This is the mail archive of the
gcc-help@gcc.gnu.org
mailing list for the GCC project.
Using SSE2 with the old i386 ABI
- From: Florian Weimer <fweimer at redhat dot com>
- To: "gcc-help at gcc dot gnu dot org" <gcc-help at gcc dot gnu dot org>
- Date: Mon, 31 Jul 2017 16:04:54 +0200
- Subject: Using SSE2 with the old i386 ABI
- Authentication-results: sourceware.org; auth=none
- Authentication-results: ext-mx07.extmail.prod.ext.phx2.redhat.com; dmarc=none (p=none dis=none) header.from=redhat.com
- Authentication-results: ext-mx07.extmail.prod.ext.phx2.redhat.com; spf=fail smtp.mailfrom=fweimer at redhat dot com
- Dmarc-filter: OpenDMARC Filter v1.3.2 mx1.redhat.com D6421C23357B
Fedora is considering getting rid of the i686 kernel. If that happens,
all i686 installations will be in fact x86-64, so they have SSE2.

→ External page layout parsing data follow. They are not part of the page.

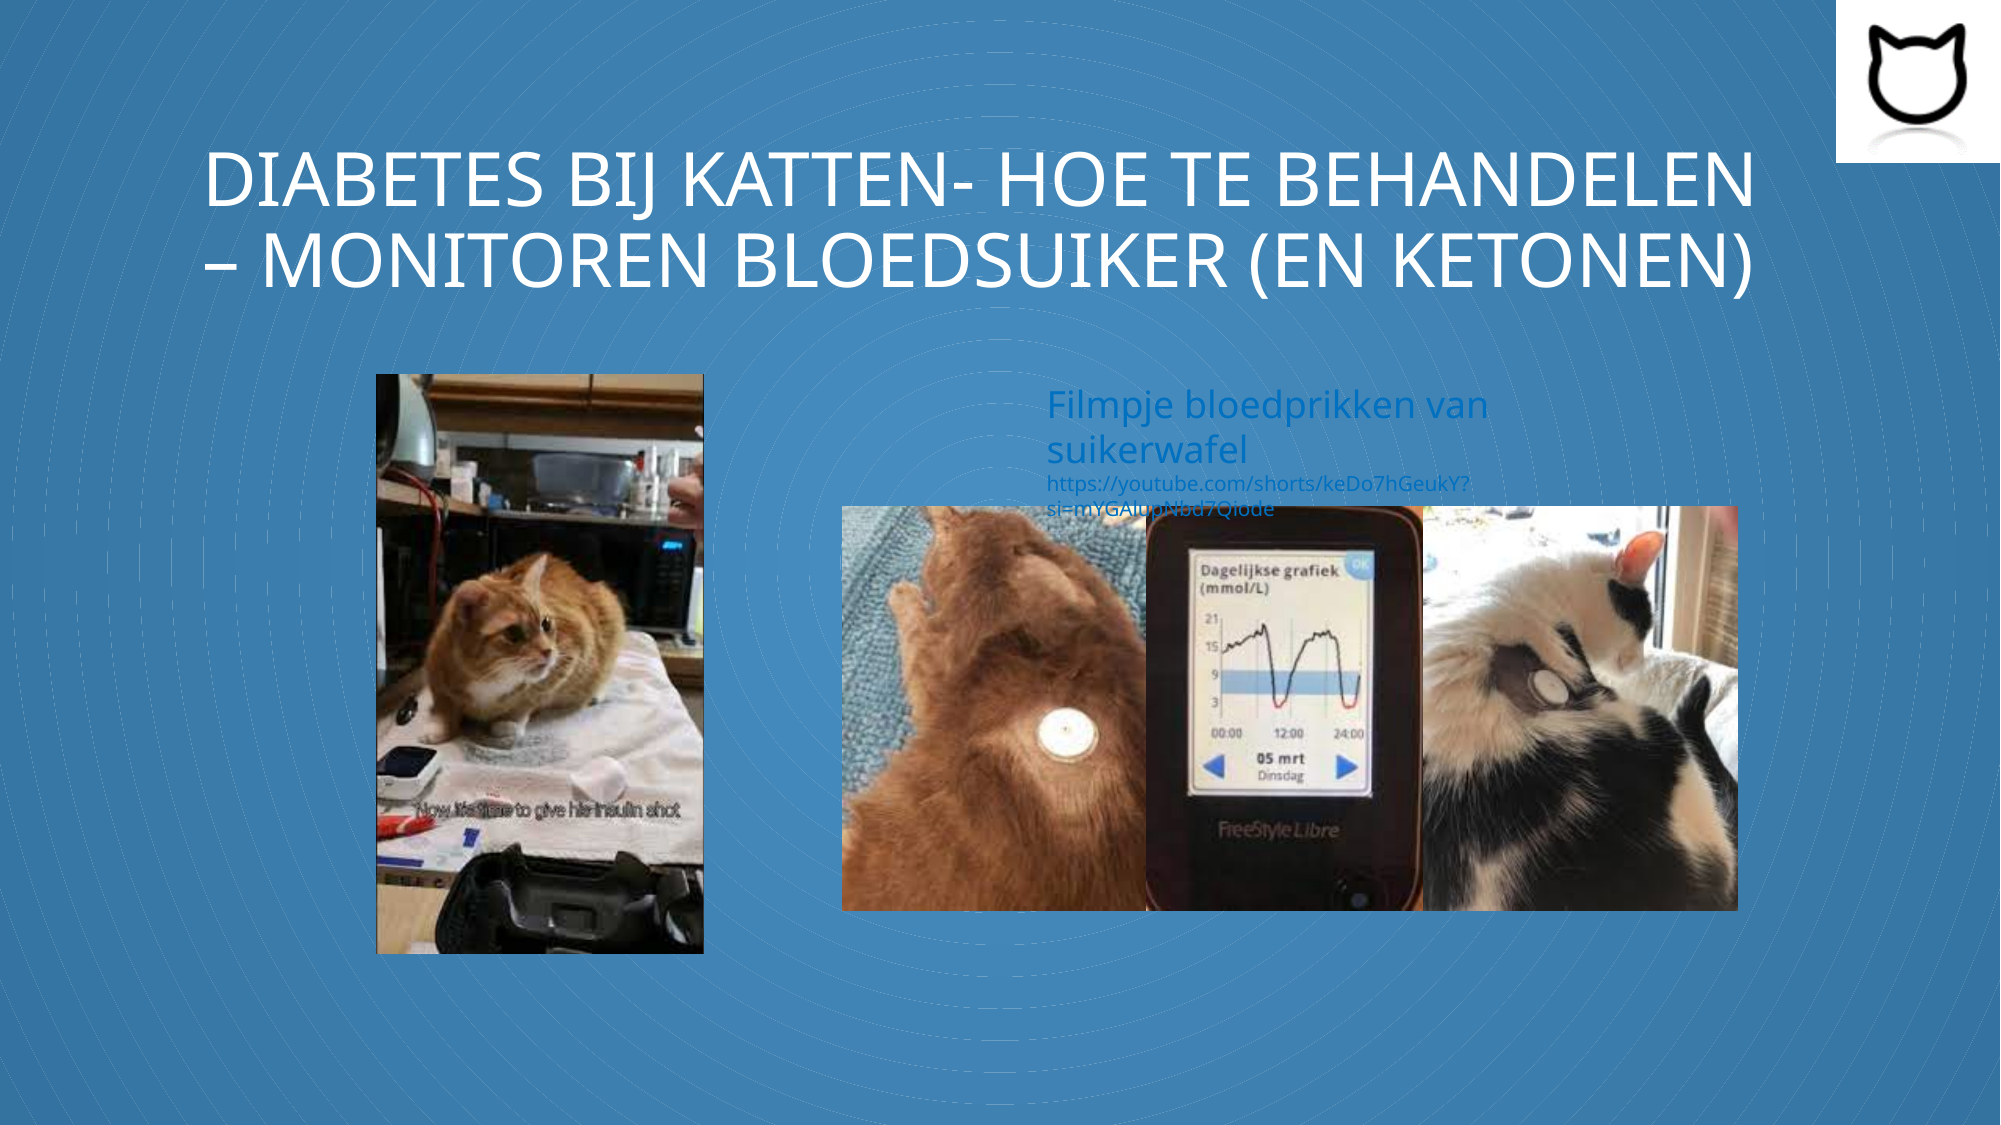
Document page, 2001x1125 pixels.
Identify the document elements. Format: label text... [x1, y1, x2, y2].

picture [842, 506, 1738, 912]
text_box Filmpje bloedprikken van suikerwafel https://youtube.com/shorts/keDo7hGeukY?si=mYGAlupNbd7Qiode [1031, 373, 1646, 506]
picture [1836, 0, 2000, 164]
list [375, 373, 705, 955]
title Diabetes bij katten- hoe te behandelen – Monitoren bloedsuiker (en ketonen) [187, 101, 1813, 344]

There has been an uncoordinated, breaking ABI change for i386 when the
stack alignment requirements were changed. A lot of software uses
4-byte alignment, perhaps based on this recommendation from the GCC manual:
'-mincoming-stack-boundary=NUM'
Assume the incoming stack is aligned to a 2 raised to NUM byte
boundary. If '-mincoming-stack-boundary' is not specified, the one
specified by '-mpreferred-stack-boundary' is used.
On Pentium and Pentium Pro, 'double' and 'long double' values
should be aligned to an 8-byte boundary (see '-malign-double') or
suffer significant run time performance penalties. On Pentium III,
the Streaming SIMD Extension (SSE) data type '__m128' may not work
properly if it is not 16-byte aligned.
…
This extra alignment does consume extra stack space, and generally
increases code size. Code that is sensitive to stack space usage,
such as embedded systems and operating system kernels, may want to
reduce the preferred alignment to '-mpreferred-stack-boundary=2'.
If we start compiling system libraries with SSE2 support enabled, we
must make sure that they do not assume the stack is aligned by than 4
bytes. Would -mincoming-stack-boundary=2 do that?
Will GCC still maintain stack alignment if such code is called with a
properly aligned stack? (This is important so that callbacks can still
use SSE2 with the default ABI.)
Thanks,
Florian